In many cases the first signs of Potomac fever are so mild that owners may just assume the horse is tired or has a slight respiratory problem. Often a mild fever, lack of energy and depression and a random high fever that comes and goes are all that are initially noted in this time period. Typically after about 10 days of the mild symptoms the more obvious and serious conditions such as laminitis or pain in the hoofs, extreme diarrhea that is almost liquid in constancy and colic will be prevalent. In some horses the legs will swell as may the abdomen, and pregnant mares will often abort.

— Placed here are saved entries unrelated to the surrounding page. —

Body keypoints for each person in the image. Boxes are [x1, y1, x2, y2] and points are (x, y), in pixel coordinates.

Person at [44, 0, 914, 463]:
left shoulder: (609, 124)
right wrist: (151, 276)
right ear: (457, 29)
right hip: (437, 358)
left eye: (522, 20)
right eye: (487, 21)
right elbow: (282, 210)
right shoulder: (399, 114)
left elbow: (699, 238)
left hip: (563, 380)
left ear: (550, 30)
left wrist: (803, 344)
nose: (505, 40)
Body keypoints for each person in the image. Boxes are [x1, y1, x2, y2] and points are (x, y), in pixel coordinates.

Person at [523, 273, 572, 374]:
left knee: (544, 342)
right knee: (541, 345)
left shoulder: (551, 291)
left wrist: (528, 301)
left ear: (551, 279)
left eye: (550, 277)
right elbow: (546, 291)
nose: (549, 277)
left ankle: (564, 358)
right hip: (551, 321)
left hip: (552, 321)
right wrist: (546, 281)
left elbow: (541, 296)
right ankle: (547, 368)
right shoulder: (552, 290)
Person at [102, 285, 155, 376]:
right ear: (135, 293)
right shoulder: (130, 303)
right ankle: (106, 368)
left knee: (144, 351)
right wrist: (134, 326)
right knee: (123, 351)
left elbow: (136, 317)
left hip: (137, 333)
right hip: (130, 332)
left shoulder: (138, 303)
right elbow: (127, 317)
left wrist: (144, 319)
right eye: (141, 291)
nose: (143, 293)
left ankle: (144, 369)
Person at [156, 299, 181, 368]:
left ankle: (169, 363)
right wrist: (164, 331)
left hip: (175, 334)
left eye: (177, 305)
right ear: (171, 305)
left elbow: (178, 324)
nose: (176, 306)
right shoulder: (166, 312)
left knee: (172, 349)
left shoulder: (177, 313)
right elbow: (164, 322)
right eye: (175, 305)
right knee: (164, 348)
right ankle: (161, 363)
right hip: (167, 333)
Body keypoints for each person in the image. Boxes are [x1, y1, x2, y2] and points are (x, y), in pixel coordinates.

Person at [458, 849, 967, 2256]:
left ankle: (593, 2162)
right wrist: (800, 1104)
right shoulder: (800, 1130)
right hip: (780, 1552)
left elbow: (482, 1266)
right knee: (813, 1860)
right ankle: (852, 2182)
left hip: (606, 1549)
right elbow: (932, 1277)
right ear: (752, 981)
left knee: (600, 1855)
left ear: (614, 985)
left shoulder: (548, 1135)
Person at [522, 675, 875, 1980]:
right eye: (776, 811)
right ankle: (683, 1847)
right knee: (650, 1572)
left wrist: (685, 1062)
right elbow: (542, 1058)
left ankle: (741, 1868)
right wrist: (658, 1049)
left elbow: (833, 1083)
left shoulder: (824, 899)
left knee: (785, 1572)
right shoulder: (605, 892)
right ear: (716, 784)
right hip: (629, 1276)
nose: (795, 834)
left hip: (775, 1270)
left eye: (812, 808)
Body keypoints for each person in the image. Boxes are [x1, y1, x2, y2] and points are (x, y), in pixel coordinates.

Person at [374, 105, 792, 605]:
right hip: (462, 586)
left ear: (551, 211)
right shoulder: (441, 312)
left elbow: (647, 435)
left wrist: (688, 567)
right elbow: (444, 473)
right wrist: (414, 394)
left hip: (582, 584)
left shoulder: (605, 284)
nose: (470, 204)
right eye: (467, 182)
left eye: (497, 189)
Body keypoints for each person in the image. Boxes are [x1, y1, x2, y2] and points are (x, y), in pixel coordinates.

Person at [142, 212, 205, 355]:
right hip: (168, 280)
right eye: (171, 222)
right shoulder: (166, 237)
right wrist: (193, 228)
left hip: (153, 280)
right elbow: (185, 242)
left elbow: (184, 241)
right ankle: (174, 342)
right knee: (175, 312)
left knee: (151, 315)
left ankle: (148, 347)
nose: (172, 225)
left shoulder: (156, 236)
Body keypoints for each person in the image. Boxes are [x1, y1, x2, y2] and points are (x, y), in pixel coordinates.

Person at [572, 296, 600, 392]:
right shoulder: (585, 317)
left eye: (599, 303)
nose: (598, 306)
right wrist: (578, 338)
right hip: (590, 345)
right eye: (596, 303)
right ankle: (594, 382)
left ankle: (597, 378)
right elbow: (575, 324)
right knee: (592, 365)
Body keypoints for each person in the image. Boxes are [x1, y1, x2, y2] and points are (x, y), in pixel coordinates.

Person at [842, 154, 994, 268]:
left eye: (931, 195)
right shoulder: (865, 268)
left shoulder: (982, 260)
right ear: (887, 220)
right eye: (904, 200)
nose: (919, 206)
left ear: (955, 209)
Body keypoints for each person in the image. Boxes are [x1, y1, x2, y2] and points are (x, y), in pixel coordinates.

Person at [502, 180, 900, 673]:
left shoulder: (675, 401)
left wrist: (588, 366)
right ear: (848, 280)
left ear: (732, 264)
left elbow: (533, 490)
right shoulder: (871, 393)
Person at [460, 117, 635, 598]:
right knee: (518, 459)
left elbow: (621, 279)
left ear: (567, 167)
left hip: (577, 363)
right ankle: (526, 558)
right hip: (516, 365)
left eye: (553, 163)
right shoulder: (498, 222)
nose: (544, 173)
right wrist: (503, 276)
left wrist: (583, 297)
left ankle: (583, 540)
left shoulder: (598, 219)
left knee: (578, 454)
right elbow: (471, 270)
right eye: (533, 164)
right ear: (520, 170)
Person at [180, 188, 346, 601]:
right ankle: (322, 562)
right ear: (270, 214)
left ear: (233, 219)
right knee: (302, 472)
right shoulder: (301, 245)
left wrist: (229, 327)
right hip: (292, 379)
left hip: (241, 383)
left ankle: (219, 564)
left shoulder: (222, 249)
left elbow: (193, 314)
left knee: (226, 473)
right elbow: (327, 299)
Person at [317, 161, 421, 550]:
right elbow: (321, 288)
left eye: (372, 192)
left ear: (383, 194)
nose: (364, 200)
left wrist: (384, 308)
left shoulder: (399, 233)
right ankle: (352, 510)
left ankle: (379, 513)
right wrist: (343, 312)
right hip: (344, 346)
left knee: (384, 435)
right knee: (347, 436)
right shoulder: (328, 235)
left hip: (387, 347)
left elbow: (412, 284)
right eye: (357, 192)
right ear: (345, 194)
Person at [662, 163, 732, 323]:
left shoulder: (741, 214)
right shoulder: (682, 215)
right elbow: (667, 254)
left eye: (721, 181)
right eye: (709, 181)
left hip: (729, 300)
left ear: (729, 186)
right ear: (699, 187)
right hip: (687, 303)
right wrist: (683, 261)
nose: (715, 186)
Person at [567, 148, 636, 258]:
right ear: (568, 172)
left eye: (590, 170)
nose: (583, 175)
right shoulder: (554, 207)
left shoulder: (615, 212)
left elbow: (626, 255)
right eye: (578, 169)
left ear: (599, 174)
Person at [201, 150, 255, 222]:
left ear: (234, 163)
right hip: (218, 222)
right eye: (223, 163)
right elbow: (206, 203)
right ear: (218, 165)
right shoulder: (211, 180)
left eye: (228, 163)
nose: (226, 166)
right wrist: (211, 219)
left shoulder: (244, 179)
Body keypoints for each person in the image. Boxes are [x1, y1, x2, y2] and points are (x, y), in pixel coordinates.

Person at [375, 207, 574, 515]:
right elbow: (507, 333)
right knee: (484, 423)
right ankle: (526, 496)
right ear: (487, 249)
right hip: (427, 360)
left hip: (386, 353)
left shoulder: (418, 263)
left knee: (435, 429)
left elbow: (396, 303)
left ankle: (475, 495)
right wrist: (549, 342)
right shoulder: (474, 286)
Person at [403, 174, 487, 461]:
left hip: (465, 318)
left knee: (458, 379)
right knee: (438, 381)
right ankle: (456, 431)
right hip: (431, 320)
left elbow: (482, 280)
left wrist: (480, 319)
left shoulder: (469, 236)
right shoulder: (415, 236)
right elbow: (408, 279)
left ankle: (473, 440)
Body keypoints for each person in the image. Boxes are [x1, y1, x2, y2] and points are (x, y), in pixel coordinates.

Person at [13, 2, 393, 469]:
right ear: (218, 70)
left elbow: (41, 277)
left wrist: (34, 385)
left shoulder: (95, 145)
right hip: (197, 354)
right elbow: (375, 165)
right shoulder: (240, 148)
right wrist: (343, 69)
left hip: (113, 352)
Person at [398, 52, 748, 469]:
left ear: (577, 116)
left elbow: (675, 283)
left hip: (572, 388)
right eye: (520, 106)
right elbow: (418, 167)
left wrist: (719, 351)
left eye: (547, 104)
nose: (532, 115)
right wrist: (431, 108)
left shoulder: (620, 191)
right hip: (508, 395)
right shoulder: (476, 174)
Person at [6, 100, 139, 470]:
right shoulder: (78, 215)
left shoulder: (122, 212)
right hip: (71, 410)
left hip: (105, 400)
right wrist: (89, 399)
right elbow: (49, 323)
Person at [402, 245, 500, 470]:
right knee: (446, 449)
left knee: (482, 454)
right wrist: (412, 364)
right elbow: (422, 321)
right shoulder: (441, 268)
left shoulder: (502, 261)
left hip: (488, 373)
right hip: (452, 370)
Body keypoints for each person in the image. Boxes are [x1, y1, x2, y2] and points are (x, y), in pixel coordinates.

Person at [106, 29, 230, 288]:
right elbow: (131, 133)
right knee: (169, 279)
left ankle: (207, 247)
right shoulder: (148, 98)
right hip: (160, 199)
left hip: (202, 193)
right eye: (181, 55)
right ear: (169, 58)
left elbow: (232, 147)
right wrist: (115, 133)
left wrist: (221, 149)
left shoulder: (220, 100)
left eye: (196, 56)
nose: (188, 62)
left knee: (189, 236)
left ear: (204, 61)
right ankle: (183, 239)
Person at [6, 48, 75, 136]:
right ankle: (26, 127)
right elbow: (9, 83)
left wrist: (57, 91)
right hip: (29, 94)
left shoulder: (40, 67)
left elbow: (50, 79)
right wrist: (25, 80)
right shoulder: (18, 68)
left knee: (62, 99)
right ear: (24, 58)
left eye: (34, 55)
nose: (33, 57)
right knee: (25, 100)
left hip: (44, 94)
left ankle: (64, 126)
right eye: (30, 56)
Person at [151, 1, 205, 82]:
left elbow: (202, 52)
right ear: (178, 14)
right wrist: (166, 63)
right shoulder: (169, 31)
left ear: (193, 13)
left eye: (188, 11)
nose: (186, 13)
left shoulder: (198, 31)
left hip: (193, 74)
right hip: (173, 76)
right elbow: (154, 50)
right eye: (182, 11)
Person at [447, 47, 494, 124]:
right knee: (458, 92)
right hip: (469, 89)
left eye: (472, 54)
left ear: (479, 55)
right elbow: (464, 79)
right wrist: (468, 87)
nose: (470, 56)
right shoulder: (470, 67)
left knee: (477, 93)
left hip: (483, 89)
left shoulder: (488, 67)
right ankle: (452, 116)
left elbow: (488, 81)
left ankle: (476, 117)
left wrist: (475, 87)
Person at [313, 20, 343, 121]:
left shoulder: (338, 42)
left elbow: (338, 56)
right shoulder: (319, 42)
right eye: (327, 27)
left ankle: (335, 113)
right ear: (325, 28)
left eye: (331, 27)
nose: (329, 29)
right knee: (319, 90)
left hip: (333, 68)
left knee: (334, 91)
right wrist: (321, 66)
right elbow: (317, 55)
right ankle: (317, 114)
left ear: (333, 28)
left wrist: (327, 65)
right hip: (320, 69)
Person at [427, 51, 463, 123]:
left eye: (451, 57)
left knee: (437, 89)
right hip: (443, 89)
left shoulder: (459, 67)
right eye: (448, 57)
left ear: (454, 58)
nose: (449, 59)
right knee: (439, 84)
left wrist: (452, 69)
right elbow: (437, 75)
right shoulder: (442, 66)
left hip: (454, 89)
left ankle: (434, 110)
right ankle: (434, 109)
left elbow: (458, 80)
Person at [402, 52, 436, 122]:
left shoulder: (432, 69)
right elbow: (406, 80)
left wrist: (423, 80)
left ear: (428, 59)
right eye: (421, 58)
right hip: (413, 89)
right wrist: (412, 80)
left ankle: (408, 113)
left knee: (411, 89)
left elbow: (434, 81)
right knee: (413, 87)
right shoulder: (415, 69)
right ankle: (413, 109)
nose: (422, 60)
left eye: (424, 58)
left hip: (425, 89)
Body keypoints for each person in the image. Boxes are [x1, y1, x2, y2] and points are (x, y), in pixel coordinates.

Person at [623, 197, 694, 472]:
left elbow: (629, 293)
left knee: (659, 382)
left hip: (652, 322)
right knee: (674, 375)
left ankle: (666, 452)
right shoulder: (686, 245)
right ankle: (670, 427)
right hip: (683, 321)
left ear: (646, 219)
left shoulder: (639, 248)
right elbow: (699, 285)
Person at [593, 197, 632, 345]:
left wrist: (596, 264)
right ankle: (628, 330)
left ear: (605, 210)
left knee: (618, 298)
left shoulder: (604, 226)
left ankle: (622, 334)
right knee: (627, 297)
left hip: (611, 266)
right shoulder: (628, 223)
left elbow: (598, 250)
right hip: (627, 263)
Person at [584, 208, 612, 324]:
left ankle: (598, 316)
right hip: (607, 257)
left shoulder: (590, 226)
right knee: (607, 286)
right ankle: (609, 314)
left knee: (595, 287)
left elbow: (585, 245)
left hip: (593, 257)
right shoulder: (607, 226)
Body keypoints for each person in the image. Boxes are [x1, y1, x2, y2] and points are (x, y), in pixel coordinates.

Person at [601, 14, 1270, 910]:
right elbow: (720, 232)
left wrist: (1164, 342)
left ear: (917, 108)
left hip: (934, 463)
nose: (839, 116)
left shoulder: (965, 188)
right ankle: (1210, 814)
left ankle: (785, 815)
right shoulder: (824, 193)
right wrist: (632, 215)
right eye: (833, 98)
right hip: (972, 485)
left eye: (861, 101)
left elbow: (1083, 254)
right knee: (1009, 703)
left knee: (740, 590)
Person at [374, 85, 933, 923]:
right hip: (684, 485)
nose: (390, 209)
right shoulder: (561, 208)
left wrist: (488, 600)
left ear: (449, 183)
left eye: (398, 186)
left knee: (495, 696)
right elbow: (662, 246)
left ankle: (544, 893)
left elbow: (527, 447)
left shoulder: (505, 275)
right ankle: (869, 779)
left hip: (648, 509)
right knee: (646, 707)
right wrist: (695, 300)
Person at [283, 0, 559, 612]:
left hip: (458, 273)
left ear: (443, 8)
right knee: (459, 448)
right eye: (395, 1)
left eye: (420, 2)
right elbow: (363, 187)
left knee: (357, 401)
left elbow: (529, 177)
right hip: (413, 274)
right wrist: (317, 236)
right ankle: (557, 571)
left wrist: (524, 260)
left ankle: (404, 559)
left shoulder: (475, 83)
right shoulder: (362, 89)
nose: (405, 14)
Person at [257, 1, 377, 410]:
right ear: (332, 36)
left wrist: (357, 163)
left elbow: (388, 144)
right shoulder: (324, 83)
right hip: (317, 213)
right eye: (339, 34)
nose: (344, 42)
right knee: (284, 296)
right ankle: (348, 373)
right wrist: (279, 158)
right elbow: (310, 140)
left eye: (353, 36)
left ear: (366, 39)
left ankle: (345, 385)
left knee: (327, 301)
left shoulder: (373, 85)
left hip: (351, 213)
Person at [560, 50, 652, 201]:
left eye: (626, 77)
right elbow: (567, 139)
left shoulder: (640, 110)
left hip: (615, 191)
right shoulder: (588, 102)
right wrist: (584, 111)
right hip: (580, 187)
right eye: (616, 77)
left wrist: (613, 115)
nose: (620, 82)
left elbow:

Diagnosis of Potomac Fever is completed through fecal samples that test for the DNA of the bacteria as well as blood tests that indicate a higher than normal white blood cell count known as a monocyte. This blood test only works in early symptoms of the disease so the fecal sample is very important in diagnosis.
Treatment includes oxytetracyline, an antibiotic that is given intravenously. In addition to the antibiotic, horses are treated for dehydration if the diarrhea is severe or has been present for longer periods of time. The toxins produced by the bacteria are treated with anti-inflammatories that also help reduce the inflammation in the gut that causes the colic symptoms. Early anti-inflammatory treatment can also help prevent laminitis that can have long term debilitation effects on the horse. In very extreme cases or horses that do not respond well to traditional therapies, blood transfusions may be required.